Request A |
Reproduce the chart records that follow the package description, line for line, and omit the picture placeholders.

Source passage |
[Start of Attachment]

Metadata-Version: 2.4
Name: kaalin
Version: 3.3.2.post1
Summary: Karakalpak language toolkit for Python — Latin/Cyrillic script conversion, number-to-words, and string utilities
Author-email: Turdibek Jumabaev <turdibekjumabaev05@gmail.com>
License-Expression: MIT
Project-URL: Homepage, https://github.com/dontbeidle/kaalin-python
Project-URL: Repository, https://github.com/dontbeidle/kaalin-python
Project-URL: Issues, https://github.com/dontbeidle/kaalin-python/issues
Project-URL: PyPI, https://pypi.org/project/kaalin/
Keywords: karakalpak,karakalpakstan,latin,cyrillic,transliteration,script-conversion,num2words,number-to-words,nlp,language-tools,turkic
Classifier: Development Status :: 5 - Production/Stable
Classifier: Intended Audience :: Developers
Classifier: Programming Language :: Python :: 3
Classifier: Programming Language :: Python :: 3.10
Classifier: Programming Language :: Python :: 3.11
Classifier: Programming Language :: Python :: 3.12
Classifier: Programming Language :: Python :: 3.13
Classifier: Operating System :: OS Independent
Classifier: Topic :: Text Processing :: Linguistic
Requires-Python: >=3.10
Description-Content-Type: text/markdown
License-File: LICENSE
Dynamic: license-file

# Kaalin

[![PyPI version](https://img.shields.io/pypi/v/kaalin)](https://pypi.org/project/kaalin/)

[End of Attachment]

Input data |
[Start of Attachment]

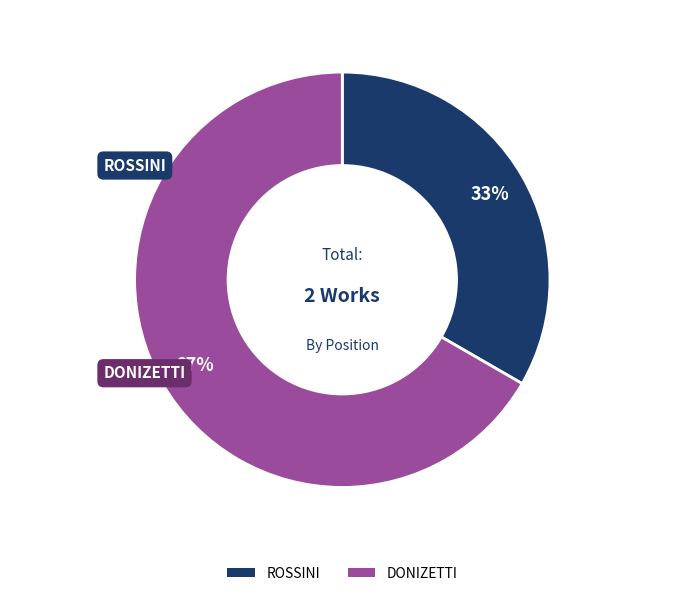

Is it true that ROSSINI is 33% of the pie?

True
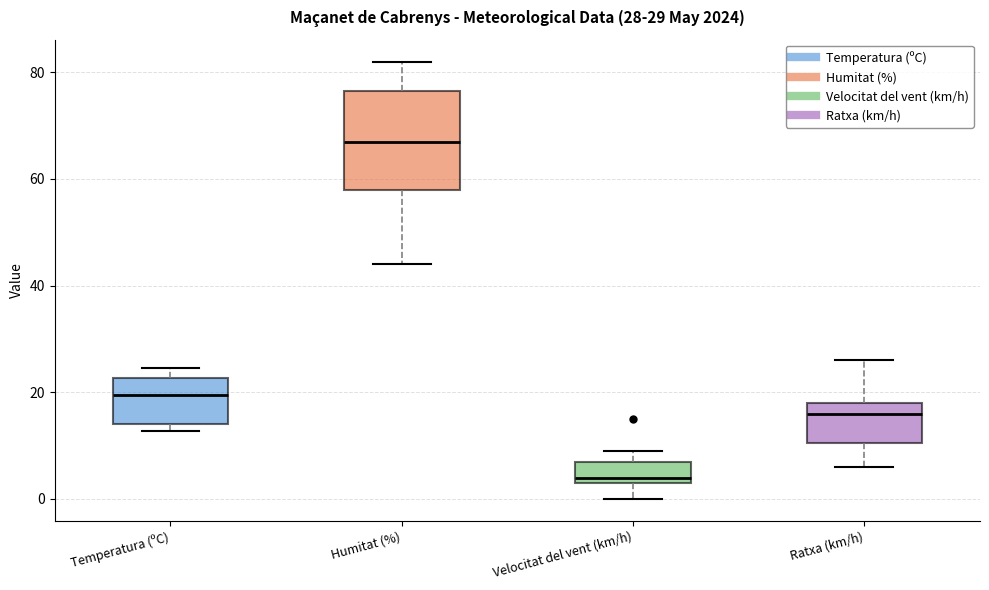

Which box is the tallest, from its lower edge to its upper edge?

Humitat (%)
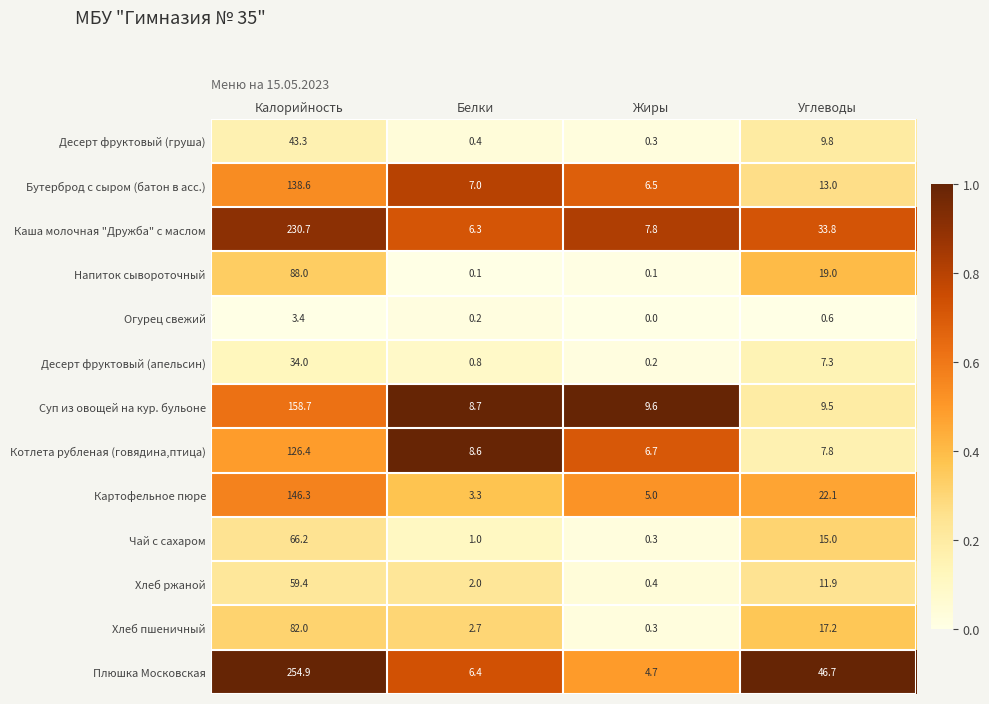

Which series has the largest range (max minus min)?

Плюшка Московская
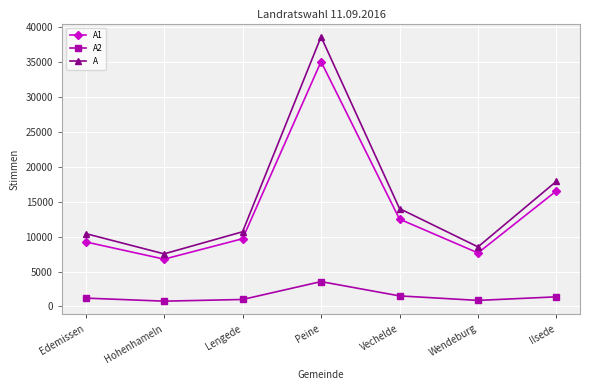

How many interior local peaks does the A2 series have?

1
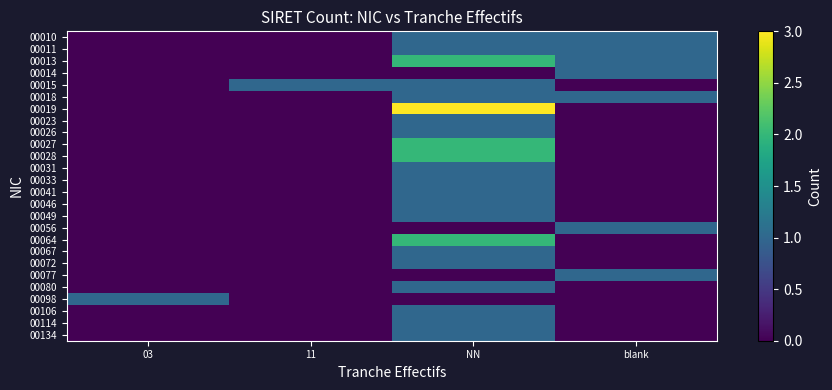

Which category has the lowest value across all series?

03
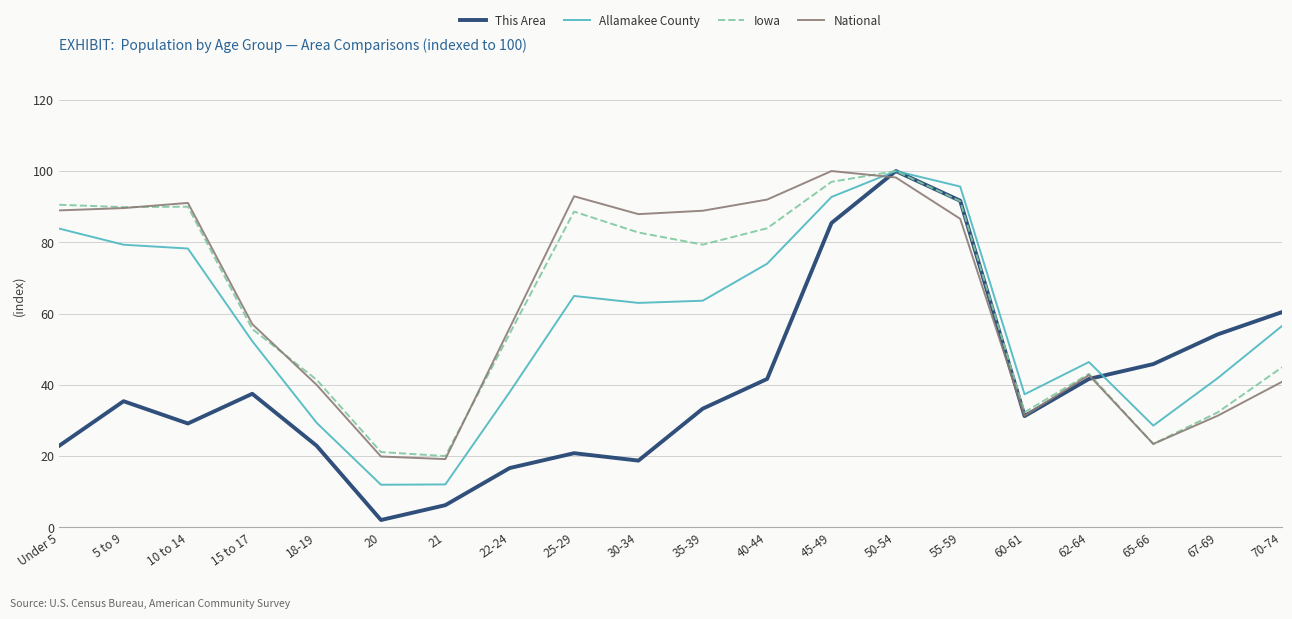

At which category is the sum across all series the highest?

50-54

[End of Attachment]

Request B |
According to the package metadata, which Python version does kaalin require at minimum?

Task response A |
Is it true that ROSSINI is 33% of the pie?

True

Which box is the tallest, from its lower edge to its upper edge?

Humitat (%)

Which series has the largest range (max minus min)?

Плюшка Московская

How many interior local peaks does the A2 series have?

1

Which category has the lowest value across all series?

03

At which category is the sum across all series the highest?

50-54

Task response B |
Python 3.10